## Step 1: Define the symbolic representation of the problem

Let's denote:
- $x_1$ as the number of cans from Omega
- $x_2$ as the number of cans from Omini

The objective is to minimize the cost: $30x_1 + 40x_2$

The constraints are:
- $3x_1 + 5x_2 \geq 30$ (at least 30 units of water)
- $5x_1 + 6x_2 \geq 35$ (at least 35 units of detergent)
- $6x_1 + 5x_2 \geq 40$ (at least 40 units of bleach)
- $x_1, x_2 \geq 0$ (non-negativity constraints, as the number of cans cannot be negative)

## Step 2: Convert the problem into a Gurobi code

We will use the Gurobi library in Python to solve this linear programming problem.

Data provided:

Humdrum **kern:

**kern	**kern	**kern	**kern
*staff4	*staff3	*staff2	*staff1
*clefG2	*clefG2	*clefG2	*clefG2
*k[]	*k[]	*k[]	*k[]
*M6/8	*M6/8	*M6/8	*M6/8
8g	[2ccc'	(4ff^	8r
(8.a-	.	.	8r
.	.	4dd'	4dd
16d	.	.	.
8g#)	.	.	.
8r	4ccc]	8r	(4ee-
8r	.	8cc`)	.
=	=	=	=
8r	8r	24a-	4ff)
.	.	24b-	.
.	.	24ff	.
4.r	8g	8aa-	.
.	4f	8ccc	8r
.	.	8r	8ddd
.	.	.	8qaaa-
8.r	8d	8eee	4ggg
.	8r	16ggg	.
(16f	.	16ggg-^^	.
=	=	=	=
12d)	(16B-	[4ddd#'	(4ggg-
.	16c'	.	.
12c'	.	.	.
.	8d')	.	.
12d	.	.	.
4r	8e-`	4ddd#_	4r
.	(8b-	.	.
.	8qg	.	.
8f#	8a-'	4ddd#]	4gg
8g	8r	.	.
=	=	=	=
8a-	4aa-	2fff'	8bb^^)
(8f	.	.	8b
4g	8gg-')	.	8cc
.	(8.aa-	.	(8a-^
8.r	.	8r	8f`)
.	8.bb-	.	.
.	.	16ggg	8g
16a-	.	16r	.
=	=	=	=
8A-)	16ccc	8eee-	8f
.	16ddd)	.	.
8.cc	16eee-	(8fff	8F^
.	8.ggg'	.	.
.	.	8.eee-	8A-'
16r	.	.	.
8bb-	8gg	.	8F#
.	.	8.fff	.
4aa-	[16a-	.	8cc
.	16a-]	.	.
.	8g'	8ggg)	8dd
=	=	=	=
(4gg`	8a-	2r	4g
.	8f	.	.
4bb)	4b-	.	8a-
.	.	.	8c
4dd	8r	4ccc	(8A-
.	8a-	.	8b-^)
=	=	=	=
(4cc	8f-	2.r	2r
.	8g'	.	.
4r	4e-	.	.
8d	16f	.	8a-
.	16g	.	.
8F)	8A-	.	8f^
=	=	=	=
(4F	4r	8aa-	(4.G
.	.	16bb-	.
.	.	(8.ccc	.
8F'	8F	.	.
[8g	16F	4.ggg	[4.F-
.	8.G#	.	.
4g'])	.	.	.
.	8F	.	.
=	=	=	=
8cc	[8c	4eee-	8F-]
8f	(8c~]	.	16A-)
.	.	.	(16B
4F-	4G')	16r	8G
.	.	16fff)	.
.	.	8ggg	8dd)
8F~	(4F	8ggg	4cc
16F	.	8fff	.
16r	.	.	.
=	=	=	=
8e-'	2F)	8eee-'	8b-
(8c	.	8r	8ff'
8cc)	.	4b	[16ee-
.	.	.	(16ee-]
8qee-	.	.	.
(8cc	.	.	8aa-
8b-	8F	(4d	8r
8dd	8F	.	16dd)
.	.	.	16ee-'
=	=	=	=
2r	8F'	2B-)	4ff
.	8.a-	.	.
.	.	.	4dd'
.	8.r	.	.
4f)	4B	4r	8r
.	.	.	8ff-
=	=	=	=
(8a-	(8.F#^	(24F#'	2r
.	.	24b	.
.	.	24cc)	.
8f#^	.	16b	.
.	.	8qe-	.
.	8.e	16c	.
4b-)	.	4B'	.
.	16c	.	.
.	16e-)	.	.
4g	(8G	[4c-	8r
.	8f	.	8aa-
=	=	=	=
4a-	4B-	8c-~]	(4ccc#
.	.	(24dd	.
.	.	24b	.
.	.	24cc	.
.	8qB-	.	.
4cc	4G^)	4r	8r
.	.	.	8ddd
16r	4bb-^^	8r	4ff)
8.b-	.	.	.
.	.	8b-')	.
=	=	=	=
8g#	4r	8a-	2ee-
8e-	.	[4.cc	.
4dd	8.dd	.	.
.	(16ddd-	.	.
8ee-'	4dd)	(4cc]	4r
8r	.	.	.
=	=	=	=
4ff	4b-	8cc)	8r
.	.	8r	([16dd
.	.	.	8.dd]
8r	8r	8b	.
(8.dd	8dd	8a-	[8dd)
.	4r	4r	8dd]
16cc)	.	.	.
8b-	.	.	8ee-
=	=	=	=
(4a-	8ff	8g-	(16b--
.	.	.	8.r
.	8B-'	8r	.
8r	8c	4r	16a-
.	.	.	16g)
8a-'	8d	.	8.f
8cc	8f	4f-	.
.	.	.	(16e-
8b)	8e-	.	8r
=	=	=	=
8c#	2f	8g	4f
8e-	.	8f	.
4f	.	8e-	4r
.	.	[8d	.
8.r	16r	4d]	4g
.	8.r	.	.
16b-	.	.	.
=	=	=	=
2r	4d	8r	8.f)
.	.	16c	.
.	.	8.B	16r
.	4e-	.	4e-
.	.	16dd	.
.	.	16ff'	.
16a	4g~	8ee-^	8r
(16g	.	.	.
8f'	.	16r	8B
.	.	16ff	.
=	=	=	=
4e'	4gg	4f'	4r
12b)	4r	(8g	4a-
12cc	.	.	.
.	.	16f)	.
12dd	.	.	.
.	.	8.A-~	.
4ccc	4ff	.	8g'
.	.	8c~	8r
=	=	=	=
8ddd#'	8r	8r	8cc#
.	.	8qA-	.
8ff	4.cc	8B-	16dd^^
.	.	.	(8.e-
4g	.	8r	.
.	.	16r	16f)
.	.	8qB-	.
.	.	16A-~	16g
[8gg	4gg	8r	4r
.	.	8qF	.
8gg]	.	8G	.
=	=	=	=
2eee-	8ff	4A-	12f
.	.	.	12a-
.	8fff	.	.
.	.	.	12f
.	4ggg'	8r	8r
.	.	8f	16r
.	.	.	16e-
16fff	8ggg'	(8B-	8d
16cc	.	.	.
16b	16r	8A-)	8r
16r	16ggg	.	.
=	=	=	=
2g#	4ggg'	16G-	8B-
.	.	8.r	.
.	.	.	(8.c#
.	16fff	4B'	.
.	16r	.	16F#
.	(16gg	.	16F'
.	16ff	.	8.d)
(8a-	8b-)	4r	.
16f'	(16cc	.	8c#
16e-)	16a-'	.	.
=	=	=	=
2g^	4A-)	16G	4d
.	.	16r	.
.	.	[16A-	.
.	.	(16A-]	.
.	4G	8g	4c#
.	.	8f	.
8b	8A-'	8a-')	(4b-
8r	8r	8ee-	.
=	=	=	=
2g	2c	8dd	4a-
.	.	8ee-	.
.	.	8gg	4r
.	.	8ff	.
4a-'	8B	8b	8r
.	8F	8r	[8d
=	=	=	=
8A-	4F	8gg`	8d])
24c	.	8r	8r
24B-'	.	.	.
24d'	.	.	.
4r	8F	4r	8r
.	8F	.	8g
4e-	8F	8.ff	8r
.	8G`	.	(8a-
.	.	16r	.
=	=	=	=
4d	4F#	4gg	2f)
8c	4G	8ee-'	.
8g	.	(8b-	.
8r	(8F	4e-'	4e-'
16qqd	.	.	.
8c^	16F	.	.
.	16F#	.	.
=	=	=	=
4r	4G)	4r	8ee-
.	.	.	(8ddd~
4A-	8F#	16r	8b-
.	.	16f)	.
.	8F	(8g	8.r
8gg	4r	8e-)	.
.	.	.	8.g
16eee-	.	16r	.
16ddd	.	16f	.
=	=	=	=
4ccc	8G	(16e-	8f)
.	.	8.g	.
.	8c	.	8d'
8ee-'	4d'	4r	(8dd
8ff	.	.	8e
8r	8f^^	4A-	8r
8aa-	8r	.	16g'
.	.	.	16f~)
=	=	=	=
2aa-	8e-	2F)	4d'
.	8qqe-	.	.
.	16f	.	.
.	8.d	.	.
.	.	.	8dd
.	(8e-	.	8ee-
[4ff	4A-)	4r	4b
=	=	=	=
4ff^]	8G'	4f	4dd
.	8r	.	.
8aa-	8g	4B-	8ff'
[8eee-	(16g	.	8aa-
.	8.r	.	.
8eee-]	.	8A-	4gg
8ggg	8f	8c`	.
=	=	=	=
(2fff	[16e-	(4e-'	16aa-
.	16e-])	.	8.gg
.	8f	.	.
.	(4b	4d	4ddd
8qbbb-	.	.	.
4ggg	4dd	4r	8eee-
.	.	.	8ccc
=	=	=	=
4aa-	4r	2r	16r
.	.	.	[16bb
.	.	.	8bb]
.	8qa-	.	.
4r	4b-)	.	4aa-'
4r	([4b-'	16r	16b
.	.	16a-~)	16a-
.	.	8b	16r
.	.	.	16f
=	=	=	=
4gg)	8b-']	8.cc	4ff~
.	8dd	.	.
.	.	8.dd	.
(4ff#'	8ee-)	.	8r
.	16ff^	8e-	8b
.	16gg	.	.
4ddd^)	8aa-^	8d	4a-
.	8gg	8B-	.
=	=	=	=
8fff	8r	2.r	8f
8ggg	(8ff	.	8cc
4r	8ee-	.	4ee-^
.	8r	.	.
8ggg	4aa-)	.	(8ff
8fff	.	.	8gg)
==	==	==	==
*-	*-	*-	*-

Check your understanding:
**A)** List each substance that the linear programming walkthrough sets a minimum amount for, along with that minimum.
**B)** In the linear programming walkthrough, which library will be used in Python to solve the problem?
**C)** Copy out the part of the linear programming walkthrough between "## Step 1: Define" and "cannot be negative)", inclusive.

Task-by-task outputs:
**A)**
- Water: at least 30 units
- Detergent: at least 35 units
- Bleach: at least 40 units

**B)** The Gurobi library.

**C)**
## Step 1: Define the symbolic representation of the problem

Let's denote:
- $x_1$ as the number of cans from Omega
- $x_2$ as the number of cans from Omini

The objective is to minimize the cost: $30x_1 + 40x_2$

The constraints are:
- $3x_1 + 5x_2 \geq 30$ (at least 30 units of water)
- $5x_1 + 6x_2 \geq 35$ (at least 35 units of detergent)
- $6x_1 + 5x_2 \geq 40$ (at least 40 units of bleach)
- $x_1, x_2 \geq 0$ (non-negativity constraints, as the number of cans cannot be negative)